With the output goal of identifying additional Gold, Silver and Bronze customer files, the company will further evaluate the characteristics of these two customer segments, optimizing upcoming customer loyalty programs.

```python

label_colors = {'Gold': 'gold', 'Silver': 'silver', 'Bronze': 'peru'}

segments_to_include = ['Champions', 'Loyal']

segment_detail= new_df[new_df['Segment'].isin(segments_to_include)]

segment_detail['R_score'] = pd.qcut(segment_detail['Recency'], q=3, labels=list(range(3, 0, -1)))

segment_detail['f_score'] = pd.qcut(segment_detail['Frequency'].rank(method='first'), q=3, labels= range(1,4))

segment_detail['M_score'] = pd.qcut(segment_detail['Monetary'], q=3, labels=range(1,4))

segment_detail['rfm_score'] = segment_detail.apply(lambda row: str(row['R_score']) + str(row['f_score']) + str(row['M_score']), axis=1)

labels = []

for value in segment_detail['rfm_score']:

    if str(value).count('3') == 2:

        labels.append('Gold')

    elif str(value).count('1')==2:

        labels.append('Bronze')

    else:

      labels.append('Silver')

# Add new conlumn label into Data Frame

segment_detail['Label'] = labels

label_loyal_customer = segment_detail.groupby('Label').agg({

    "Recency" : "mean",

    "Monetary" : "mean",

    "Frequency" : "mean",

})

print(label_loyal_customer)

# Calculate the number of occurrences of each label

label_counts = segment_detail['Label'].value_counts()

plt.figure(figsize=(8, 6))

plt.pie(label_counts, labels=label_counts.index, autopct='%1.1f%%', startangle=140, colors=[label_colors[label] for label in label_counts.index])

plt.title('Distribution of Labels')

plt.title('Distribution of Labels')

plt.axis('equal')

plt.show()

# Create a sub-DataFrame containing the occurrence counts of each label by segment

label_counts_by_segment = segment_detail.groupby(['Segment', 'Label']).size().unstack(fill_value=0)

# Draw a stacked column chart

plt.figure(figsize=(10, 6))

bottom_values = np.zeros(len(segment_detail['Segment'].unique()))

for label in label_counts_by_segment.columns:

    plt.bar(label_counts_by_segment.index, label_counts_by_segment[label], label=label, bottom=bottom_values, color=label_colors[label])

    bottom_values += label_counts_by_segment[label]

plt.xlabel('Segments')

plt.ylabel('Counts')

plt.title('Stacked Bar Chart by Segment and Label')

plt.legend(title='Labels')

plt.show()

```

![image](https://github.com/thanhloc81/RFM-MODEL-PROJECT/assets/151768013/bee951ee-65a0-4a2d-a7a1-fa2295e2869a)

- After labeling and classifying three more customer groups to reward in the Champions and Loyal groups.
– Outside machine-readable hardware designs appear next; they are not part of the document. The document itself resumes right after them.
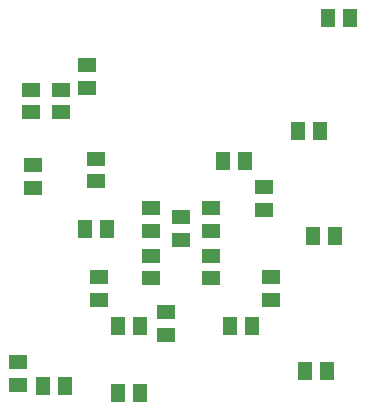
<source format=gbp>
G75*
%MOIN*%
%OFA0B0*%
%FSLAX24Y24*%
%IPPOS*%
%LPD*%
%AMOC8*
5,1,8,0,0,1.08239X$1,22.5*
%
%ADD10R,0.0591X0.0512*%
%ADD11R,0.0512X0.0591*%
D10*
X014191Y011413D03*
X014191Y012161D03*
X016896Y014256D03*
X016896Y015004D03*
X018646Y014967D03*
X018646Y015715D03*
X018646Y016545D03*
X018646Y017293D03*
X019646Y017004D03*
X019646Y016256D03*
X020646Y016545D03*
X020646Y017293D03*
X020646Y015715D03*
X020646Y014967D03*
X019146Y013833D03*
X019146Y013085D03*
X022646Y014256D03*
X022646Y015004D03*
X022396Y017256D03*
X022396Y018004D03*
X016804Y018203D03*
X016804Y018951D03*
X015646Y020506D03*
X015646Y021254D03*
X016516Y021323D03*
X016516Y022071D03*
X014646Y021254D03*
X014646Y020506D03*
X014695Y018728D03*
X014695Y017980D03*
D11*
X016430Y016612D03*
X017178Y016612D03*
X017522Y013380D03*
X018270Y013380D03*
X018270Y011130D03*
X017522Y011130D03*
X015770Y011380D03*
X015022Y011380D03*
X021272Y013380D03*
X022020Y013380D03*
X023772Y011880D03*
X024520Y011880D03*
X024770Y016380D03*
X024022Y016380D03*
X021770Y018880D03*
X021022Y018880D03*
X023522Y019880D03*
X024270Y019880D03*
X024522Y023630D03*
X025270Y023630D03*
M02*

</source>
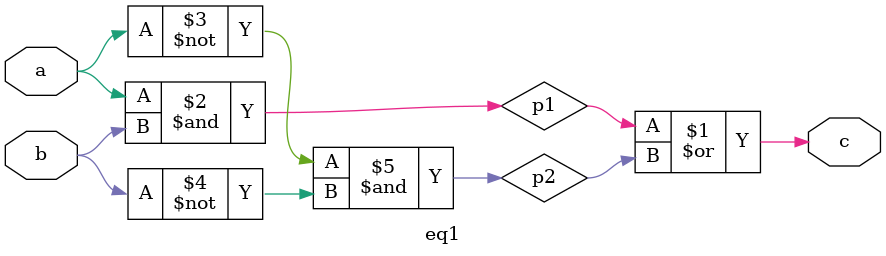
<source format=v>
module eq1(
	   input wire a, b,
	   output wire c
	   );
   wire 	       p1, p2;
   assign c = p1 | p2;
   assign p1 = a & b;
   assign p2 = ~a & ~b;
endmodule

</source>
We observe that only **17.1% of customers reach the Gold level** - the best gift or incentive level in the upcoming customer reward period with a purchase amount of up to nearly 8000 and approximately 13 purchases.

- **Next, accounting for more than half are Silver customers** with a purchase value of approximately 6000 bold text with an average of 10 purchases. And finally **Bronze level accounts for nearly 1/4** with an average purchase value of 1700 and more than 4 purchases.

- In the stacked column chart below, we see that the majority of Gold customers will belong to the Champions segment and this is also the most VIP, most loyal and best customer file of our company at present.